# type s front lip



## 02SER (Sep 12, 2006)

for sentra anyone have it


----------



## boosteddet (May 29, 2003)

Oh i heard that one doesn't fit so good and it snapped off when testing on another b15 in southern cali.

Most people get this lip kit right here. It's a full 5 piece kit and comes complete with optional VP hood, gril, headlight eyelids and valve cover.

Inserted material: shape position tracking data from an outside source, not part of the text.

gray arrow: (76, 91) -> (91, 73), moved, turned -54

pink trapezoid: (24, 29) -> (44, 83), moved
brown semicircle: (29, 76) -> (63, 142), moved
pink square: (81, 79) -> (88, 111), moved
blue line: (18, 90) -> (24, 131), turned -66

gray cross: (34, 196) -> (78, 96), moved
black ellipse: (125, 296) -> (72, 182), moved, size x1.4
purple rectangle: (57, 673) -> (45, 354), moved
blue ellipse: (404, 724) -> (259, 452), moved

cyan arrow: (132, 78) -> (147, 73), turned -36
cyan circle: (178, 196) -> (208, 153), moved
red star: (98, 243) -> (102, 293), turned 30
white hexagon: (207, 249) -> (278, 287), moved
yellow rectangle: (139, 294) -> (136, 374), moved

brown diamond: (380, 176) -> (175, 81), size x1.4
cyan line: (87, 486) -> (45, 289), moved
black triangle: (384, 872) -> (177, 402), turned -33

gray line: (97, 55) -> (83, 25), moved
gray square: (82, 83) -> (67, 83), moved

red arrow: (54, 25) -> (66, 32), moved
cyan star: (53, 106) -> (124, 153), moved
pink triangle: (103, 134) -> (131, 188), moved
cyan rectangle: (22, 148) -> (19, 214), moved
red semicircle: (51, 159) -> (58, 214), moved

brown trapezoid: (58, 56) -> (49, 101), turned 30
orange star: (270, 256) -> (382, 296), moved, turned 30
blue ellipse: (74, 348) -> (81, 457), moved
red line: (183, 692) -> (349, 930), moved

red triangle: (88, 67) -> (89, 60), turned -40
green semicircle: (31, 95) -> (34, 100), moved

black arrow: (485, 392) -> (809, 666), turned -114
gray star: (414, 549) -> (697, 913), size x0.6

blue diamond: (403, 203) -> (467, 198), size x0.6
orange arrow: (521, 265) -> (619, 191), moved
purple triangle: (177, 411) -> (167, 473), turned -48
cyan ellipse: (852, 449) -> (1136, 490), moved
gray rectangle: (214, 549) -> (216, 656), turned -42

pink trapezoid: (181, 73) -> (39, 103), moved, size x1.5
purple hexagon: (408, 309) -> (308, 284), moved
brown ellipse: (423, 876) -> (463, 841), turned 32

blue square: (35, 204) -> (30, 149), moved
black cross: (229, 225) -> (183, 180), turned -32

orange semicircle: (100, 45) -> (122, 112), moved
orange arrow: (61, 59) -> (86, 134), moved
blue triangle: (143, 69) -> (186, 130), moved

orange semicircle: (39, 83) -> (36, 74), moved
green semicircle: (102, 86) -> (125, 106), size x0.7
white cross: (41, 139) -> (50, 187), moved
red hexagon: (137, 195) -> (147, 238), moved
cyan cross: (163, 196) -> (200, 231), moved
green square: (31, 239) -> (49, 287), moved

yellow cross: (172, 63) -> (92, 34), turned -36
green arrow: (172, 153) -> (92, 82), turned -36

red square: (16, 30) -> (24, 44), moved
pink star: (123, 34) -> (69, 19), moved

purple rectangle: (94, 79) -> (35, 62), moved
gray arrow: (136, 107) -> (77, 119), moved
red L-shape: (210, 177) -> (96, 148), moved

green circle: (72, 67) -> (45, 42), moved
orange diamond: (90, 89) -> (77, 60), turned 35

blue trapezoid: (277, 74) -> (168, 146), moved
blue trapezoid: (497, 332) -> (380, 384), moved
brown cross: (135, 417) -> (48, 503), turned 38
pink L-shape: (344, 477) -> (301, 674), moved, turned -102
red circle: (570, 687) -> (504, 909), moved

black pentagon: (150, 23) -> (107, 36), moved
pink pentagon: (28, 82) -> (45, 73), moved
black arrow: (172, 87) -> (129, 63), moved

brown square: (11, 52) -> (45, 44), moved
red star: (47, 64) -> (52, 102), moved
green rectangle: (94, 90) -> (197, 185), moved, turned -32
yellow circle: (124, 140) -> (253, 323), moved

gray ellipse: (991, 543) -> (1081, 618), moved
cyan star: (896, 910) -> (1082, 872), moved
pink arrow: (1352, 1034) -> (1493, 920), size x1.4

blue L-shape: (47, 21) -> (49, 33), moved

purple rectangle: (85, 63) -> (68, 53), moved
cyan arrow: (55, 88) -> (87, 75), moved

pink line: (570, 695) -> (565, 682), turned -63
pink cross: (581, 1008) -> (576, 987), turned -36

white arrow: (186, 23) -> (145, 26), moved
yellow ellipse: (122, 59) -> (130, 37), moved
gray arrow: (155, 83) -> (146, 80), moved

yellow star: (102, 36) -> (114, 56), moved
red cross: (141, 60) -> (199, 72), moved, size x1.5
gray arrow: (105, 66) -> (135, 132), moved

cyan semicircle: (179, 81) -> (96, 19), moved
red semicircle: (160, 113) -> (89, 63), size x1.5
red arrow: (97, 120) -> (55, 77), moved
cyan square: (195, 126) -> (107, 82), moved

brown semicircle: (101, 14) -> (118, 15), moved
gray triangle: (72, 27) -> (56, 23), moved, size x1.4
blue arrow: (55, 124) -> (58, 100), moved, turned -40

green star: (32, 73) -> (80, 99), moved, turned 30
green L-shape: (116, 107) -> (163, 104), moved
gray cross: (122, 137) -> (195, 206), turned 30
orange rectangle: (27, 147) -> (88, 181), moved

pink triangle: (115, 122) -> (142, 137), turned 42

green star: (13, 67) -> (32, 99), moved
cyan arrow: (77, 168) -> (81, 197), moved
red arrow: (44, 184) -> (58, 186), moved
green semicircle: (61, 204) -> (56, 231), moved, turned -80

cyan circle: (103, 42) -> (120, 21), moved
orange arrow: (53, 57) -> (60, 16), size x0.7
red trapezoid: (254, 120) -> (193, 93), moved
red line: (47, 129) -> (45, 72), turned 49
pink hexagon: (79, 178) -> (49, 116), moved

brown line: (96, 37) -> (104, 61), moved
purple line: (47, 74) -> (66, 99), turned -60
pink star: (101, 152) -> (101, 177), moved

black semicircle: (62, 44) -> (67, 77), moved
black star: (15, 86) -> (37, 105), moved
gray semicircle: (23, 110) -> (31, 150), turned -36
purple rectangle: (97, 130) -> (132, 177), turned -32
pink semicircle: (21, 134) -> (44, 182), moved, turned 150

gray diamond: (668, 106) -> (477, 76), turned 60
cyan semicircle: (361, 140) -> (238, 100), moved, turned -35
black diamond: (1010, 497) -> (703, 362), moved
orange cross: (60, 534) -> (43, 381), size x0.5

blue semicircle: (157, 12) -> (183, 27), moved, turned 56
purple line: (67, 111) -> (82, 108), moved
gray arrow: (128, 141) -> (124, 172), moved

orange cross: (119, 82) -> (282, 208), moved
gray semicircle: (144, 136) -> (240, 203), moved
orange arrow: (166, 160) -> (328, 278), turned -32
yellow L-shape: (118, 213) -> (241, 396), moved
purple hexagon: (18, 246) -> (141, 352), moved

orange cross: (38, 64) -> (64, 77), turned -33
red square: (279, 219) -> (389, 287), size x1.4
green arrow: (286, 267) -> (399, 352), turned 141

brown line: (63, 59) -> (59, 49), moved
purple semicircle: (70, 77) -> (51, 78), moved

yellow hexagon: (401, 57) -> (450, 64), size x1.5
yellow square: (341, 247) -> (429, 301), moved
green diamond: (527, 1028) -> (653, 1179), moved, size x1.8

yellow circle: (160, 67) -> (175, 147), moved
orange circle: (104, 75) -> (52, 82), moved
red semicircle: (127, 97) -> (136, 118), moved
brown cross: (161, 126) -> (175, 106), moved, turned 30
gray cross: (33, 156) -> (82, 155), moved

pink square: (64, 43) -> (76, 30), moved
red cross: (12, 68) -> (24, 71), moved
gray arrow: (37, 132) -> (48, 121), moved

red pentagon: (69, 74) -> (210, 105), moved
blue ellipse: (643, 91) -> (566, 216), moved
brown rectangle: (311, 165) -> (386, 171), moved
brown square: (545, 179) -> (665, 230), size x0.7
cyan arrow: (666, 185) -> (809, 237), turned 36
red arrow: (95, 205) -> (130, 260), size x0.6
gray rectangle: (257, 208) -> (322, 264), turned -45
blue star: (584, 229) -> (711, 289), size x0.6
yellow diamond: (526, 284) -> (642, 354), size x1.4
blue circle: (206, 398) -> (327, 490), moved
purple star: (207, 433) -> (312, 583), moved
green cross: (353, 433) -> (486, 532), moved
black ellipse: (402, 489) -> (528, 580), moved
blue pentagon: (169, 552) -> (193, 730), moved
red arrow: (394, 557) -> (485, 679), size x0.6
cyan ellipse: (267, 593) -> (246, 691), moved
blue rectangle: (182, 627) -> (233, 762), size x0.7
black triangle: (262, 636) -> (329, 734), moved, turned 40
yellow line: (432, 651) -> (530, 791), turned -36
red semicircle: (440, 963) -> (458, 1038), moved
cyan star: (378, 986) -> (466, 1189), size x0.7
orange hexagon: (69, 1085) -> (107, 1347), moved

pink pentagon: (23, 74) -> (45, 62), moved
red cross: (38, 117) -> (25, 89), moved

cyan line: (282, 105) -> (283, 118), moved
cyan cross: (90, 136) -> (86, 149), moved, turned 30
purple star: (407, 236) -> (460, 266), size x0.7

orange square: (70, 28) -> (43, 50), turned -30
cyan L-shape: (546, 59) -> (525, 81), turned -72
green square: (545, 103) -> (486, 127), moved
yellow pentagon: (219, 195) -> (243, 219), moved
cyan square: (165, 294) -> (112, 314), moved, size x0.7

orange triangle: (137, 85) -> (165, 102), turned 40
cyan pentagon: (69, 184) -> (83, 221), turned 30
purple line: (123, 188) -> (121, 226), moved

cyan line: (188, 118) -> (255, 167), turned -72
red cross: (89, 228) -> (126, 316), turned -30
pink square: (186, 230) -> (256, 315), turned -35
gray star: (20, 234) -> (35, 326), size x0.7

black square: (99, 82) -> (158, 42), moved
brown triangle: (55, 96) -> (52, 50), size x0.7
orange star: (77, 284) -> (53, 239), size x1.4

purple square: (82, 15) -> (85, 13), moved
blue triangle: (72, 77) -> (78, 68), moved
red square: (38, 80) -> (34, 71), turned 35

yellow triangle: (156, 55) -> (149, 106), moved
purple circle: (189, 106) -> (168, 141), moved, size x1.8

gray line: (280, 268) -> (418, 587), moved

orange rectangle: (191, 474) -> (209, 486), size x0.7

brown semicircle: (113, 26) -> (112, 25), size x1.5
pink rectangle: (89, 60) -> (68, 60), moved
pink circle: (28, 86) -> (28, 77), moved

email [email protected] to obtain the parts.


----------



## mitch1988 (Oct 17, 2006)

ya my buddy had some trouble with the type S also


----------



## boosteddet (May 29, 2003)

mitch1988 said:


> ya my buddy had some trouble with the type S also





Yea that is the reason to go with the WC lip kit. It's the best bet!


----------



## b15chik (Jun 4, 2005)

boosteddet said:


> Yea that is the reason to go with the WC lip kit. It's the best bet!


quoted for truth 
well, except for the sideskirts


----------



## boosteddet (May 29, 2003)

b15chik said:


> quoted for truth
> well, except for the sideskirts




yea the sides you should get r33 for those who dont like it


----------



## seven_b13 (Oct 9, 2006)

*Any one know where I could find a front lip for a b13??*


----------